▶ **MATERIAL**

§

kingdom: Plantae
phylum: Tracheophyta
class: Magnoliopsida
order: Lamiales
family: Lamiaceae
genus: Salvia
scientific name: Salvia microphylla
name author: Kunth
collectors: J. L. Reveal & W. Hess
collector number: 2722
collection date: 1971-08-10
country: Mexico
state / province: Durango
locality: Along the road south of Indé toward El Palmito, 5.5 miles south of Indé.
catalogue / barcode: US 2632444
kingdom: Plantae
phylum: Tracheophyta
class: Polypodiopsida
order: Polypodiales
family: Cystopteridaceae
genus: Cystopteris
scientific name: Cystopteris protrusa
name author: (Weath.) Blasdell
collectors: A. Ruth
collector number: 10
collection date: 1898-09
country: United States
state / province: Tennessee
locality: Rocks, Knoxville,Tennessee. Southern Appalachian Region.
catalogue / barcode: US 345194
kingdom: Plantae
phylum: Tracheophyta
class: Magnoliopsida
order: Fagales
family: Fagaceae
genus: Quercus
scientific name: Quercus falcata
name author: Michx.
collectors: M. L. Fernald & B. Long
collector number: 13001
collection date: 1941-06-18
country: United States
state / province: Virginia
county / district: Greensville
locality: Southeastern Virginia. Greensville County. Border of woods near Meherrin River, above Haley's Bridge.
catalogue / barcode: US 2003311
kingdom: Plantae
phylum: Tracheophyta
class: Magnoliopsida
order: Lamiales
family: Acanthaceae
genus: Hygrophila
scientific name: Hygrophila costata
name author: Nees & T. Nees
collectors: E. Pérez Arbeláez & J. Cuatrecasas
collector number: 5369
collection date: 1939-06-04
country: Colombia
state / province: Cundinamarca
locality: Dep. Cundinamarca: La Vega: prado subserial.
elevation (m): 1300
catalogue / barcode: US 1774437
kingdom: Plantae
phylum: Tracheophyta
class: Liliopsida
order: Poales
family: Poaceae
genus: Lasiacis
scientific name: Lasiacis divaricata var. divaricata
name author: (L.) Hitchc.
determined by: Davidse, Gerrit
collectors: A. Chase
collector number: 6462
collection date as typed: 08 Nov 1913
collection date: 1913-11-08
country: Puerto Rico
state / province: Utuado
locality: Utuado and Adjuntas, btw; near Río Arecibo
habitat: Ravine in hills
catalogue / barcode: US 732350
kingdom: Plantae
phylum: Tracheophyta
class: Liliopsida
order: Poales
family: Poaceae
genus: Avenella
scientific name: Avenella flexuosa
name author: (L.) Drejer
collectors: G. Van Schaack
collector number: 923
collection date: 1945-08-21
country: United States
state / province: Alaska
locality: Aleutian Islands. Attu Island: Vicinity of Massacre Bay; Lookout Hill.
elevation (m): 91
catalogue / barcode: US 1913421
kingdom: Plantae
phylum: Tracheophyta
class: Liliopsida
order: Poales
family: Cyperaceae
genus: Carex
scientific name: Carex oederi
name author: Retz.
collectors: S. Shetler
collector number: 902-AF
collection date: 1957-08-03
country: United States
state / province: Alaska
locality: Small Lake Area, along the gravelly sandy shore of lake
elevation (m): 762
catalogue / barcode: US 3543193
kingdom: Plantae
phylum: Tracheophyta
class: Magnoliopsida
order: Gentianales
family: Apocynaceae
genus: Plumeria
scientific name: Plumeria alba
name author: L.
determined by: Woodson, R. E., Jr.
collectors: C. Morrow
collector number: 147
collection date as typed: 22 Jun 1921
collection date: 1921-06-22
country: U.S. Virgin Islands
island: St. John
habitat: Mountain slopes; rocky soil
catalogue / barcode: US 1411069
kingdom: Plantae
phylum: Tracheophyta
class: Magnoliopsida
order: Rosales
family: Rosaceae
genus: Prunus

§

▶ **DIRECTIONS FOR THIS TASK**
Can you reproduce every one of the entries above, line for line and without changing a single character?

▶ **ANSWER**
kingdom: Plantae
phylum: Tracheophyta
class: Magnoliopsida
order: Lamiales
family: Lamiaceae
genus: Salvia
scientific name: Salvia microphylla
name author: Kunth
collectors: J. L. Reveal & W. Hess
collector number: 2722
collection date: 1971-08-10
country: Mexico
state / province: Durango
locality: Along the road south of Indé toward El Palmito, 5.5 miles south of Indé.
catalogue / barcode: US 2632444
kingdom: Plantae
phylum: Tracheophyta
class: Polypodiopsida
order: Polypodiales
family: Cystopteridaceae
genus: Cystopteris
scientific name: Cystopteris protrusa
name author: (Weath.) Blasdell
collectors: A. Ruth
collector number: 10
collection date: 1898-09
country: United States
state / province: Tennessee
locality: Rocks, Knoxville,Tennessee. Southern Appalachian Region.
catalogue / barcode: US 345194
kingdom: Plantae
phylum: Tracheophyta
class: Magnoliopsida
order: Fagales
family: Fagaceae
genus: Quercus
scientific name: Quercus falcata
name author: Michx.
collectors: M. L. Fernald & B. Long
collector number: 13001
collection date: 1941-06-18
country: United States
state / province: Virginia
county / district: Greensville
locality: Southeastern Virginia. Greensville County. Border of woods near Meherrin River, above Haley's Bridge.
catalogue / barcode: US 2003311
kingdom: Plantae
phylum: Tracheophyta
class: Magnoliopsida
order: Lamiales
family: Acanthaceae
genus: Hygrophila
scientific name: Hygrophila costata
name author: Nees & T. Nees
collectors: E. Pérez Arbeláez & J. Cuatrecasas
collector number: 5369
collection date: 1939-06-04
country: Colombia
state / province: Cundinamarca
locality: Dep. Cundinamarca: La Vega: prado subserial.
elevation (m): 1300
catalogue / barcode: US 1774437
kingdom: Plantae
phylum: Tracheophyta
class: Liliopsida
order: Poales
family: Poaceae
genus: Lasiacis
scientific name: Lasiacis divaricata var. divaricata
name author: (L.) Hitchc.
determined by: Davidse, Gerrit
collectors: A. Chase
collector number: 6462
collection date as typed: 08 Nov 1913
collection date: 1913-11-08
country: Puerto Rico
state / province: Utuado
locality: Utuado and Adjuntas, btw; near Río Arecibo
habitat: Ravine in hills
catalogue / barcode: US 732350
kingdom: Plantae
phylum: Tracheophyta
class: Liliopsida
order: Poales
family: Poaceae
genus: Avenella
scientific name: Avenella flexuosa
name author: (L.) Drejer
collectors: G. Van Schaack
collector number: 923
collection date: 1945-08-21
country: United States
state / province: Alaska
locality: Aleutian Islands. Attu Island: Vicinity of Massacre Bay; Lookout Hill.
elevation (m): 91
catalogue / barcode: US 1913421
kingdom: Plantae
phylum: Tracheophyta
class: Liliopsida
order: Poales
family: Cyperaceae
genus: Carex
scientific name: Carex oederi
name author: Retz.
collectors: S. Shetler
collector number: 902-AF
collection date: 1957-08-03
country: United States
state / province: Alaska
locality: Small Lake Area, along the gravelly sandy shore of lake
elevation (m): 762
catalogue / barcode: US 3543193
kingdom: Plantae
phylum: Tracheophyta
class: Magnoliopsida
order: Gentianales
family: Apocynaceae
genus: Plumeria
scientific name: Plumeria alba
name author: L.
determined by: Woodson, R. E., Jr.
collectors: C. Morrow
collector number: 147
collection date as typed: 22 Jun 1921
collection date: 1921-06-22
country: U.S. Virgin Islands
island: St. John
habitat: Mountain slopes; rocky soil
catalogue / barcode: US 1411069
kingdom: Plantae
phylum: Tracheophyta
class: Magnoliopsida
order: Rosales
family: Rosaceae
genus: Prunus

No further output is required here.